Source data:
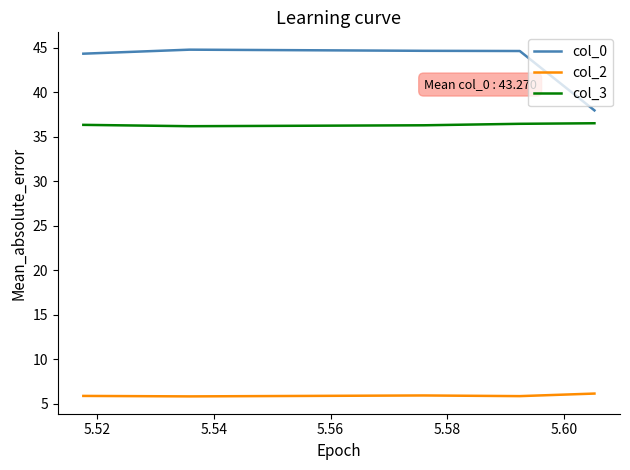

What is the smallest value displayed?

5.8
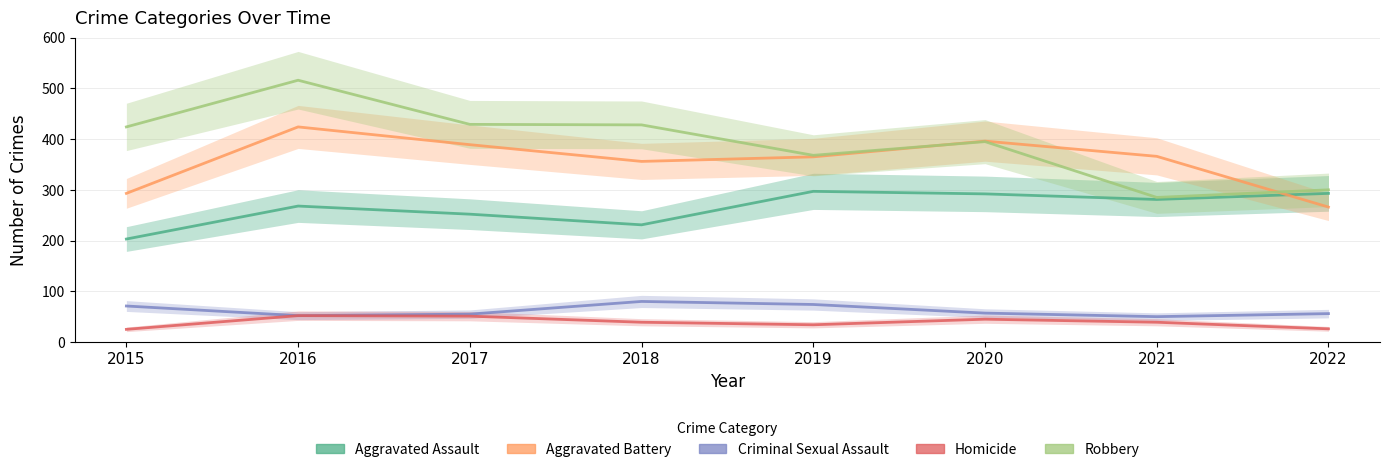

At how many categories does at least one series exceed 132?

8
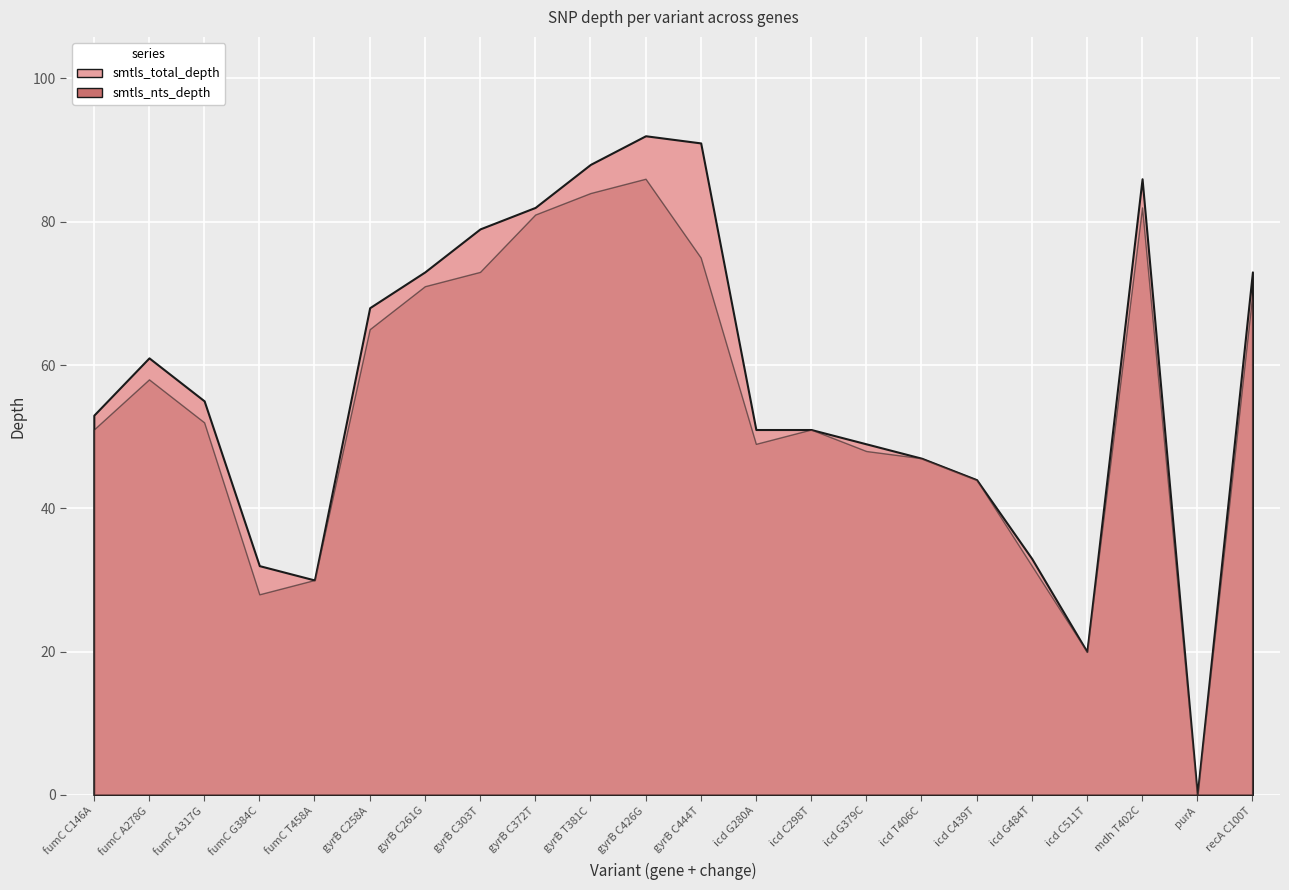

What is the average value of the smtls_nts_depth series?

54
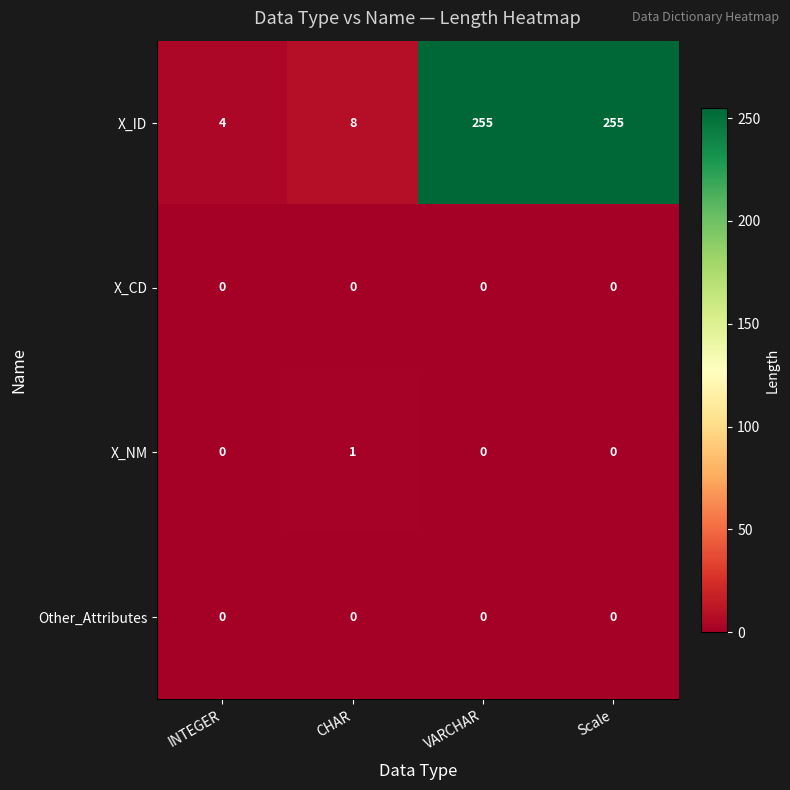

Reading left to right, extract all data points from this chart.

X_ID: 4	8	255	255
X_CD: 0	0	0	0
X_NM: 0	1	0	0
Other_Attributes: 0	0	0	0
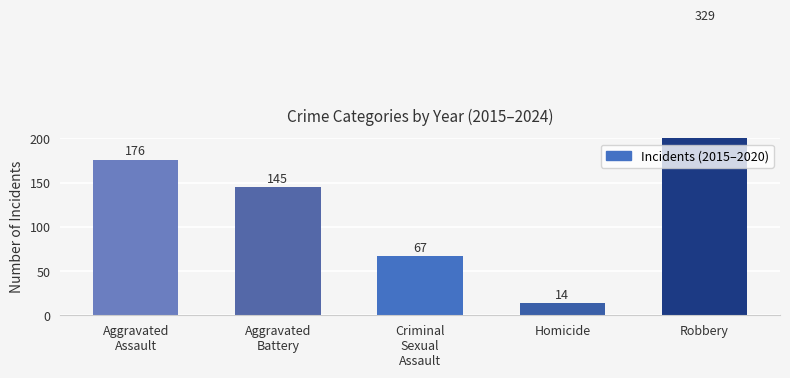

Between Aggravated
Battery and Robbery, which is larger?

Robbery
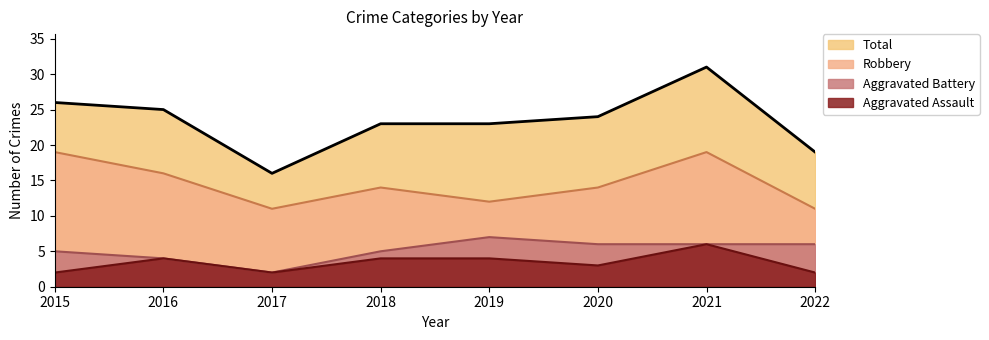

Which series changed the most between 2020 and 2022?

Total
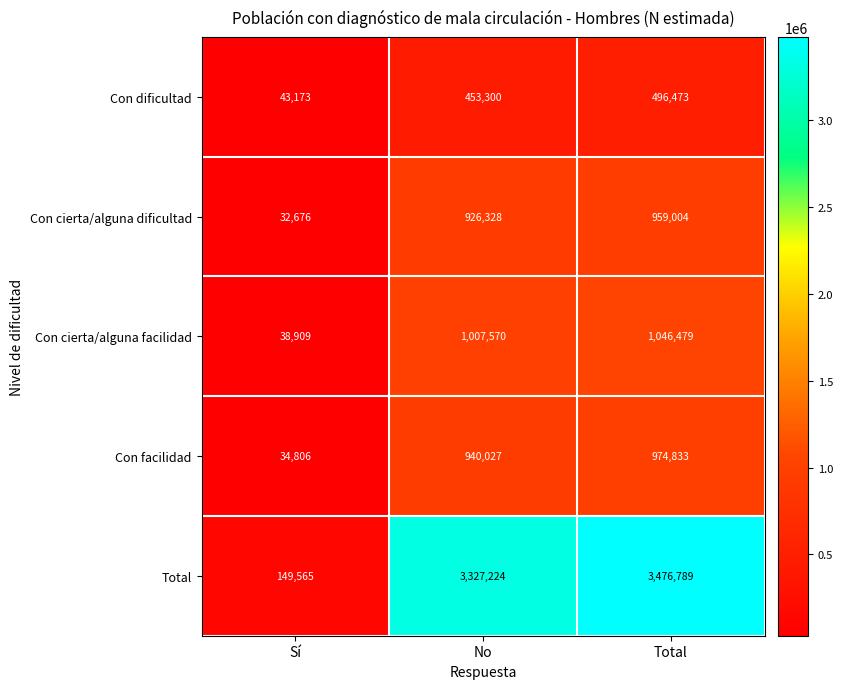

Which series has the widest spread of values?

Total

| Your goal |
Gather each line of the material above that contains the word "What", treating uppercase and lowercase as different.

| Response to the task |
What is the smallest value displayed?
What is the average value of the smtls_nts_depth series?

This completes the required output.